** Supplied entries follows **

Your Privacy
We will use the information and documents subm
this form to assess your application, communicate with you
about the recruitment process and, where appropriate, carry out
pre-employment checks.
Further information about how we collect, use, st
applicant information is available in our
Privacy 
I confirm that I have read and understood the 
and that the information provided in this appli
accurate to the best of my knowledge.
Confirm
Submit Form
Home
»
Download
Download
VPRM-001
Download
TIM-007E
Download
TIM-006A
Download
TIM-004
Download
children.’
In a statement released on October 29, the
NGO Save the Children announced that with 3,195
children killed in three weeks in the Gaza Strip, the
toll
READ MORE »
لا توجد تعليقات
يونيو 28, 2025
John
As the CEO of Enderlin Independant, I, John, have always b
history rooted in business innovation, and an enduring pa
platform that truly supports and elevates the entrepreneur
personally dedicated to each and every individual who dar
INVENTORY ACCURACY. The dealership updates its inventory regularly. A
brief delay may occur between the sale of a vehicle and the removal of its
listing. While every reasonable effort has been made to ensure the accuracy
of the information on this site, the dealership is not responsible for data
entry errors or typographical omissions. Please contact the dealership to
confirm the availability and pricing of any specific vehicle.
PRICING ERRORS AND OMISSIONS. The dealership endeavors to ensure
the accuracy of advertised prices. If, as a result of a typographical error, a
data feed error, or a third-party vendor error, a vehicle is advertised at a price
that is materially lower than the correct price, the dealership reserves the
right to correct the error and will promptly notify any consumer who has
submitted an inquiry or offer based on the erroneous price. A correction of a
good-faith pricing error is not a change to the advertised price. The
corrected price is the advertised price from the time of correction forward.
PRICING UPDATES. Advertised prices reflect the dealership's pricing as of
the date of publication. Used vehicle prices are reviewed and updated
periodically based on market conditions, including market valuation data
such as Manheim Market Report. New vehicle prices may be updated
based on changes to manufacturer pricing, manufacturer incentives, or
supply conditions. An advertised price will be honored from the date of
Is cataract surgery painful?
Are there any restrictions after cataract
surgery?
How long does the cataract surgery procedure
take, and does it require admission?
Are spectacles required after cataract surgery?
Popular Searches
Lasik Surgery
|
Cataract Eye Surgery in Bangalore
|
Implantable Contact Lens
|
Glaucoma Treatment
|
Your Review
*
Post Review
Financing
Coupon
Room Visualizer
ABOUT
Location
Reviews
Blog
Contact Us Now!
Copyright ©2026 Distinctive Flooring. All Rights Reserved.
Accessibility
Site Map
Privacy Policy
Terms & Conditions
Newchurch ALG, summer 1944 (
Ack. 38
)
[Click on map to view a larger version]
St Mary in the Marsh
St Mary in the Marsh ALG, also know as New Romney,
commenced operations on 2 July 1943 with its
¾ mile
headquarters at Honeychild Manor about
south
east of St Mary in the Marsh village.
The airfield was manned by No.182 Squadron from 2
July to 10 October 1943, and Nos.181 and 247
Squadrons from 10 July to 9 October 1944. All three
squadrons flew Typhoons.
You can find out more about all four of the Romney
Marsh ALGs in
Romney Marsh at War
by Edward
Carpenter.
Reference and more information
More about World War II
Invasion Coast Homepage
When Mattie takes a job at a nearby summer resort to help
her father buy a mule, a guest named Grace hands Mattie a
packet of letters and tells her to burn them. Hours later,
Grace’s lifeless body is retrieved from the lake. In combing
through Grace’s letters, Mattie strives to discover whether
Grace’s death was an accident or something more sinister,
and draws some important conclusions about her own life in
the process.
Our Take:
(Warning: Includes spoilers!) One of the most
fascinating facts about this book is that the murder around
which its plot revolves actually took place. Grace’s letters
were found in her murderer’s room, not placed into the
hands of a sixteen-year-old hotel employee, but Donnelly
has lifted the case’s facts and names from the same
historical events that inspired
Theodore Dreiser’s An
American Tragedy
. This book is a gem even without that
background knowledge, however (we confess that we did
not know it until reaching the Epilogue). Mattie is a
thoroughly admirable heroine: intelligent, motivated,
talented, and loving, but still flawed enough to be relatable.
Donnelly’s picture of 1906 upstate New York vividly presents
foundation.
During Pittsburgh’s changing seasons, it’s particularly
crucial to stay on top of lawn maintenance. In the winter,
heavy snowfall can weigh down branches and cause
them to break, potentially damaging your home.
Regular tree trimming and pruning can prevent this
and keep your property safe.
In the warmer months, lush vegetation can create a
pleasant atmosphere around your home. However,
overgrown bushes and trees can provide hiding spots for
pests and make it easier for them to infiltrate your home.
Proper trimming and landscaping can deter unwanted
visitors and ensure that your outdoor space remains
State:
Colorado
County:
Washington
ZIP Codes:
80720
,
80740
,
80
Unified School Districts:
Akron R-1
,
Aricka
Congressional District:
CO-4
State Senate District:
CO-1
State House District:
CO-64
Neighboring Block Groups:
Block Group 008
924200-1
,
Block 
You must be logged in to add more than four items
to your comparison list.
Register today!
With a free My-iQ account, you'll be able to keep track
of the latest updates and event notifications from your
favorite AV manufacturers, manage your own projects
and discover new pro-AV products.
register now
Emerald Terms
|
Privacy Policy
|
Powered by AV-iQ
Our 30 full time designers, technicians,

** End of Supplied entries **

Written task: Please return every line of the data, unaltered.

Result of this exercise:
Your Privacy
We will use the information and documents subm
this form to assess your application, communicate with you
about the recruitment process and, where appropriate, carry out
pre-employment checks.
Further information about how we collect, use, st
applicant information is available in our
Privacy 
I confirm that I have read and understood the 
and that the information provided in this appli
accurate to the best of my knowledge.
Confirm
Submit Form
Home
»
Download
Download
VPRM-001
Download
TIM-007E
Download
TIM-006A
Download
TIM-004
Download
children.’
In a statement released on October 29, the
NGO Save the Children announced that with 3,195
children killed in three weeks in the Gaza Strip, the
toll
READ MORE »
لا توجد تعليقات
يونيو 28, 2025
John
As the CEO of Enderlin Independant, I, John, have always b
history rooted in business innovation, and an enduring pa
platform that truly supports and elevates the entrepreneur
personally dedicated to each and every individual who dar
INVENTORY ACCURACY. The dealership updates its inventory regularly. A
brief delay may occur between the sale of a vehicle and the removal of its
listing. While every reasonable effort has been made to ensure the accuracy
of the information on this site, the dealership is not responsible for data
entry errors or typographical omissions. Please contact the dealership to
confirm the availability and pricing of any specific vehicle.
PRICING ERRORS AND OMISSIONS. The dealership endeavors to ensure
the accuracy of advertised prices. If, as a result of a typographical error, a
data feed error, or a third-party vendor error, a vehicle is advertised at a price
that is materially lower than the correct price, the dealership reserves the
right to correct the error and will promptly notify any consumer who has
submitted an inquiry or offer based on the erroneous price. A correction of a
good-faith pricing error is not a change to the advertised price. The
corrected price is the advertised price from the time of correction forward.
PRICING UPDATES. Advertised prices reflect the dealership's pricing as of
the date of publication. Used vehicle prices are reviewed and updated
periodically based on market conditions, including market valuation data
such as Manheim Market Report. New vehicle prices may be updated
based on changes to manufacturer pricing, manufacturer incentives, or
supply conditions. An advertised price will be honored from the date of
Is cataract surgery painful?
Are there any restrictions after cataract
surgery?
How long does the cataract surgery procedure
take, and does it require admission?
Are spectacles required after cataract surgery?
Popular Searches
Lasik Surgery
|
Cataract Eye Surgery in Bangalore
|
Implantable Contact Lens
|
Glaucoma Treatment
|
Your Review
*
Post Review
Financing
Coupon
Room Visualizer
ABOUT
Location
Reviews
Blog
Contact Us Now!
Copyright ©2026 Distinctive Flooring. All Rights Reserved.
Accessibility
Site Map
Privacy Policy
Terms & Conditions
Newchurch ALG, summer 1944 (
Ack. 38
)
[Click on map to view a larger version]
St Mary in the Marsh
St Mary in the Marsh ALG, also know as New Romney,
commenced operations on 2 July 1943 with its
¾ mile
headquarters at Honeychild Manor about
south
east of St Mary in the Marsh village.
The airfield was manned by No.182 Squadron from 2
July to 10 October 1943, and Nos.181 and 247
Squadrons from 10 July to 9 October 1944. All three
squadrons flew Typhoons.
You can find out more about all four of the Romney
Marsh ALGs in
Romney Marsh at War
by Edward
Carpenter.
Reference and more information
More about World War II
Invasion Coast Homepage
When Mattie takes a job at a nearby summer resort to help
her father buy a mule, a guest named Grace hands Mattie a
packet of letters and tells her to burn them. Hours later,
Grace’s lifeless body is retrieved from the lake. In combing
through Grace’s letters, Mattie strives to discover whether
Grace’s death was an accident or something more sinister,
and draws some important conclusions about her own life in
the process.
Our Take:
(Warning: Includes spoilers!) One of the most
fascinating facts about this book is that the murder around
which its plot revolves actually took place. Grace’s letters
were found in her murderer’s room, not placed into the
hands of a sixteen-year-old hotel employee, but Donnelly
has lifted the case’s facts and names from the same
historical events that inspired
Theodore Dreiser’s An
American Tragedy
. This book is a gem even without that
background knowledge, however (we confess that we did
not know it until reaching the Epilogue). Mattie is a
thoroughly admirable heroine: intelligent, motivated,
talented, and loving, but still flawed enough to be relatable.
Donnelly’s picture of 1906 upstate New York vividly presents
foundation.
During Pittsburgh’s changing seasons, it’s particularly
crucial to stay on top of lawn maintenance. In the winter,
heavy snowfall can weigh down branches and cause
them to break, potentially damaging your home.
Regular tree trimming and pruning can prevent this
and keep your property safe.
In the warmer months, lush vegetation can create a
pleasant atmosphere around your home. However,
overgrown bushes and trees can provide hiding spots for
pests and make it easier for them to infiltrate your home.
Proper trimming and landscaping can deter unwanted
visitors and ensure that your outdoor space remains
State:
Colorado
County:
Washington
ZIP Codes:
80720
,
80740
,
80
Unified School Districts:
Akron R-1
,
Aricka
Congressional District:
CO-4
State Senate District:
CO-1
State House District:
CO-64
Neighboring Block Groups:
Block Group 008
924200-1
,
Block 
You must be logged in to add more than four items
to your comparison list.
Register today!
With a free My-iQ account, you'll be able to keep track
of the latest updates and event notifications from your
favorite AV manufacturers, manage your own projects
and discover new pro-AV products.
register now
Emerald Terms
|
Privacy Policy
|
Powered by AV-iQ
Our 30 full time designers, technicians,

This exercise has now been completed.